During autumn, it’s passionfruit and pomegranates for me, or even something like Haloumi & Corn Fritters as we head into the cooler months in the southern hemisphere. I also love haloumi in a salad with the combination of roast pumpkin, salty haloumi and pops of sweet pomegranate – you just can’t go wrong.
I’ve also been loving a salad of rocket, strawberries, basil, pine nuts and then putting some haloumi under the grill in my Miele oven to place on top with a drizzle of extra virgin olive oil and balsamic vinegar – yum!
What’s your favourite Miele appliance or setting to use at the moment?
SG: I love the ‘grill’ feature on my oven – such a simple and quick way to get a boost in flavour and texture and perfect to combine with fresh salad ingredients.
As a nutritionist, how do your Miele appliances help you get the most value from your ingredients?
SG: I love how my Miele steam oven allows me to cook veggies with minimal nutritional loss, compared to other cooking methods like boiling.

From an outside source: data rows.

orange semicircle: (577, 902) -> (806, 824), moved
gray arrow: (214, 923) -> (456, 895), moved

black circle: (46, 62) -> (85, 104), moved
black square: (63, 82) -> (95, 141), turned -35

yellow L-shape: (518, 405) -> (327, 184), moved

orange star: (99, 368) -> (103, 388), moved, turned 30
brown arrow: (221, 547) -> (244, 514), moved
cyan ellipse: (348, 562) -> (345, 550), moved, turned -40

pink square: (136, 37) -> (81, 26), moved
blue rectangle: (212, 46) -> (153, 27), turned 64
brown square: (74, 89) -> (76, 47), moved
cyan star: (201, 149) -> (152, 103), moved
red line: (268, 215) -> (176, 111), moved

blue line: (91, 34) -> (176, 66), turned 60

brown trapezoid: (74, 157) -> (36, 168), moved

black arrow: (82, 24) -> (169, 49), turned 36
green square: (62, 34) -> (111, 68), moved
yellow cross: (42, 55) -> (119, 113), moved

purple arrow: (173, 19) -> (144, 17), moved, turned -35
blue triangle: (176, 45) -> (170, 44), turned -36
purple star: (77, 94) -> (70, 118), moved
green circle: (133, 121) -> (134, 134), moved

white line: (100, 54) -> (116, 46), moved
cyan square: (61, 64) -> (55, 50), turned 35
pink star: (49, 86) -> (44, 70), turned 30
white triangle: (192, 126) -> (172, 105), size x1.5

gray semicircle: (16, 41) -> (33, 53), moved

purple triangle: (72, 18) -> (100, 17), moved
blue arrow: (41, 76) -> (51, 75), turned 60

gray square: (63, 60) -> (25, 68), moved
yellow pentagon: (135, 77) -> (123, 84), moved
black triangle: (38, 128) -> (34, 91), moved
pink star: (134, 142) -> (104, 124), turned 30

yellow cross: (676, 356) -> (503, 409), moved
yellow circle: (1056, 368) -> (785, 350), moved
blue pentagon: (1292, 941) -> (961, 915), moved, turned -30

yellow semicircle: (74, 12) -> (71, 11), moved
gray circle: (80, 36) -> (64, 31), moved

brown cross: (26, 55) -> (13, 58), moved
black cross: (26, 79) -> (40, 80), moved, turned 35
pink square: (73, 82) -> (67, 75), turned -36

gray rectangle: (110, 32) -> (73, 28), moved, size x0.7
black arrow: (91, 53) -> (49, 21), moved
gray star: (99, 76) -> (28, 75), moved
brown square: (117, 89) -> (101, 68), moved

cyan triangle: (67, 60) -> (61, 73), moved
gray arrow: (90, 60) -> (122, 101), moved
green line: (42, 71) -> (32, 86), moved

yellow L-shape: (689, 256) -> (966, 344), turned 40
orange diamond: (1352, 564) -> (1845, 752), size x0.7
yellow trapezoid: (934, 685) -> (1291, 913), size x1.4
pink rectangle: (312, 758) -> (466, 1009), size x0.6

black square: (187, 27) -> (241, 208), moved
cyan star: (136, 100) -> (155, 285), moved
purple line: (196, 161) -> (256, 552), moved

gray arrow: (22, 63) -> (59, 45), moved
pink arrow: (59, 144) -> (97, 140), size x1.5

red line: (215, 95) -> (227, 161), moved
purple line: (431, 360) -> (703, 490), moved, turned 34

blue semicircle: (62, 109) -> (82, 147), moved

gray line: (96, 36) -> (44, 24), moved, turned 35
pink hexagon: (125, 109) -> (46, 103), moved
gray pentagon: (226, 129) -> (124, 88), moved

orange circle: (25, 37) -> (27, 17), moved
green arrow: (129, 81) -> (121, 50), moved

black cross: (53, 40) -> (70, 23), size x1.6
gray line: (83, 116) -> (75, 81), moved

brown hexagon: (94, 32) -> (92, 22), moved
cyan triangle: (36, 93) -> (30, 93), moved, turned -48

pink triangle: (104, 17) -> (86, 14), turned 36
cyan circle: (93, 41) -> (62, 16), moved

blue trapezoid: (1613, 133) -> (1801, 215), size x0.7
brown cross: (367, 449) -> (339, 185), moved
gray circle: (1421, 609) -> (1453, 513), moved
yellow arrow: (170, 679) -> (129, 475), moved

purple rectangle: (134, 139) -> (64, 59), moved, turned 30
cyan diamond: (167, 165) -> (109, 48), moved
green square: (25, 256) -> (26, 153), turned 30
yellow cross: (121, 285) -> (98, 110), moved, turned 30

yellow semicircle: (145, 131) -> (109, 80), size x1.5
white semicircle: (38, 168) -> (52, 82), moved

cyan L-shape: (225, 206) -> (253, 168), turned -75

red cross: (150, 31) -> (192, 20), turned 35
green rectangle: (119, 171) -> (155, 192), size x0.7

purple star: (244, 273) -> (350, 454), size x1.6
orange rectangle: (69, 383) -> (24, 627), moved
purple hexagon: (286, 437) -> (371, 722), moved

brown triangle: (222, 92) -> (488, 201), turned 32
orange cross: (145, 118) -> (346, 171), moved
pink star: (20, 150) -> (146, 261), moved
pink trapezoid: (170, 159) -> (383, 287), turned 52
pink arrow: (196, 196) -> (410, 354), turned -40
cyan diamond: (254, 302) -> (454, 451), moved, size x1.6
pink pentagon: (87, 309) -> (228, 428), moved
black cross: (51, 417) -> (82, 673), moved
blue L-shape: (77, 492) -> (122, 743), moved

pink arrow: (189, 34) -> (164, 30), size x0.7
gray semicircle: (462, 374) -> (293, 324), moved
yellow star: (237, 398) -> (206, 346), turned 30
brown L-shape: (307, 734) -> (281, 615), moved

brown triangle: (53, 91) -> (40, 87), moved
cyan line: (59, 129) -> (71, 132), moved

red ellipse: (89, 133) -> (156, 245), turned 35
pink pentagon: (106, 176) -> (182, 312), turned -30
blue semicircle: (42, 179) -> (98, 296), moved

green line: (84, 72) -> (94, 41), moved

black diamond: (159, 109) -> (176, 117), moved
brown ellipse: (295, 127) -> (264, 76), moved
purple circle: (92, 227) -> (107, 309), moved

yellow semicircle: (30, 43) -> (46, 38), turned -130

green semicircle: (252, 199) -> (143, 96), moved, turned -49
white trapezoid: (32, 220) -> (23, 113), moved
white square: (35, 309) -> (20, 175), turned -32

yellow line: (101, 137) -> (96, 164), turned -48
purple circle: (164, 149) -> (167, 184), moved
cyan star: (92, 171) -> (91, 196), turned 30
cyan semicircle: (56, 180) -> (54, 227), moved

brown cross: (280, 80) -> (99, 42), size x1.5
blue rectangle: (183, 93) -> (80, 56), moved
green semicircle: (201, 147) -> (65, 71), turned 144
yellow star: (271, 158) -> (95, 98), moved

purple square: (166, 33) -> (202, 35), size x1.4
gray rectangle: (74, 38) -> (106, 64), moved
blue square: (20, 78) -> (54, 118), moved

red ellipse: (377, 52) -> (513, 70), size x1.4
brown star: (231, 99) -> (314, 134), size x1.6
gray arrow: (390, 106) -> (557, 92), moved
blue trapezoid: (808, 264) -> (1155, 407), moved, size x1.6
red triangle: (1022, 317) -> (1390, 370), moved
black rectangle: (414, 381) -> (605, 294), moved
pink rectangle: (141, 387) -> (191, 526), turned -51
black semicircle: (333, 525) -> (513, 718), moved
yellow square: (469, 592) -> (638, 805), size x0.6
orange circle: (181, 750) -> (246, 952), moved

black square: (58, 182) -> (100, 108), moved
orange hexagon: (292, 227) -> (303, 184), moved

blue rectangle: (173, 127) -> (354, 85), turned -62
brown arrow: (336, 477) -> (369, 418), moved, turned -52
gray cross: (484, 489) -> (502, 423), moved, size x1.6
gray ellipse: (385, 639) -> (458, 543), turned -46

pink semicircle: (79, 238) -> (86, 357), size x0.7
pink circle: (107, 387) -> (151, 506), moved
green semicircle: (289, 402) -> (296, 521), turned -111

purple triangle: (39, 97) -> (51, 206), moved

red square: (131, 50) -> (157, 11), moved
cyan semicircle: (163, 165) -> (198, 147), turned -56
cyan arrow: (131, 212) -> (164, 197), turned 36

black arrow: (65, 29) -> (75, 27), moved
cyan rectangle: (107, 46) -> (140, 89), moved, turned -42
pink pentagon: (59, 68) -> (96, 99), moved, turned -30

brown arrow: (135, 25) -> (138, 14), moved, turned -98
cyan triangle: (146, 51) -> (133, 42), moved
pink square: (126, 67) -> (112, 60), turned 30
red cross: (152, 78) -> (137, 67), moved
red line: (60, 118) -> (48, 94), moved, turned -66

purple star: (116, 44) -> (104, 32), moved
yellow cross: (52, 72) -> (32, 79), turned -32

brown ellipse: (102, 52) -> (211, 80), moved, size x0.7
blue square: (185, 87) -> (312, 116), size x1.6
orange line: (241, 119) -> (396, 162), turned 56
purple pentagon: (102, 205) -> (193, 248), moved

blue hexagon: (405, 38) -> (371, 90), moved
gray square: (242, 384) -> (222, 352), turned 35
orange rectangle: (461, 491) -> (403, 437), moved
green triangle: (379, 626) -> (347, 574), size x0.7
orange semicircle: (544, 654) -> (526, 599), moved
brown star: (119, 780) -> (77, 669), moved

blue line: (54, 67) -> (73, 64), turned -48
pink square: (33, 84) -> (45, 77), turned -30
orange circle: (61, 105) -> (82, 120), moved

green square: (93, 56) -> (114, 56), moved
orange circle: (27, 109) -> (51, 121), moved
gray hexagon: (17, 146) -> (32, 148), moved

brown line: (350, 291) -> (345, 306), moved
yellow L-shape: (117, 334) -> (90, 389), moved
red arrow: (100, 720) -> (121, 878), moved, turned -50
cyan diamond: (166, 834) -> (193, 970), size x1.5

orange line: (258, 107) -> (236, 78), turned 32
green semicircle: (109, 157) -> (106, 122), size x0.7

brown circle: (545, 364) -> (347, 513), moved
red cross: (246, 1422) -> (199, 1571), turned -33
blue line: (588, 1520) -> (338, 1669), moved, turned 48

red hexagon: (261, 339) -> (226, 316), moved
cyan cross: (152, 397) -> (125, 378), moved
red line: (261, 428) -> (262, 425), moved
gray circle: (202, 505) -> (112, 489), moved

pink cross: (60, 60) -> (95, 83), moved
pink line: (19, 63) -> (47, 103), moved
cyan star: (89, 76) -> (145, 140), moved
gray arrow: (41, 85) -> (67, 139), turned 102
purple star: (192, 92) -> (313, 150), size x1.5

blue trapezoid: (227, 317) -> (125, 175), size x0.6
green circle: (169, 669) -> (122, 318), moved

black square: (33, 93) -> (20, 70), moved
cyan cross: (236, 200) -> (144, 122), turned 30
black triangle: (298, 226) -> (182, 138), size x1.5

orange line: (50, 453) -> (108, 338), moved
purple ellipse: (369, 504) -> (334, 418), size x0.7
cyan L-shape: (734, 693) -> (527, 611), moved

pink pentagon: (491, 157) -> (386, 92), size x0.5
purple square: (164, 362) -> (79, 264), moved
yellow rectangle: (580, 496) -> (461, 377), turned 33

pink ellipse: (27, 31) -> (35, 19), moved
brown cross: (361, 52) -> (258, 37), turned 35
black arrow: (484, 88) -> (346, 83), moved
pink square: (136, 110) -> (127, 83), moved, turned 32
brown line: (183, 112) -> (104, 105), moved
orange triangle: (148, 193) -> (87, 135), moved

Steaming allows the nutrients to remain, meaning you are getting a more nutrient dense final product to tuck into!
If you are entertaining at home – what are some key ingredients or healthy recipes you make to impress and nourish your guests?
SG: I love doing really big salads that are bursting with flavour but also texture. Combining fresh salad ingredients with cooked in-season vegetables and topping it off with toasted nuts and seeds, fresh herbs and tangy dressings!
What’s the next recipe you’re looking to test with your new Miele appliances?
SG: I want to try a whole roast cauliflower – I love that the temperature settings on my Miele oven allow for even cooking so you can get the perfect tender result!
A big thank you to nutritionist and recipe developer Steph Geddes from Body Good Food for taking the time to inspire us and share her expert tips for implementing healthier habits this year.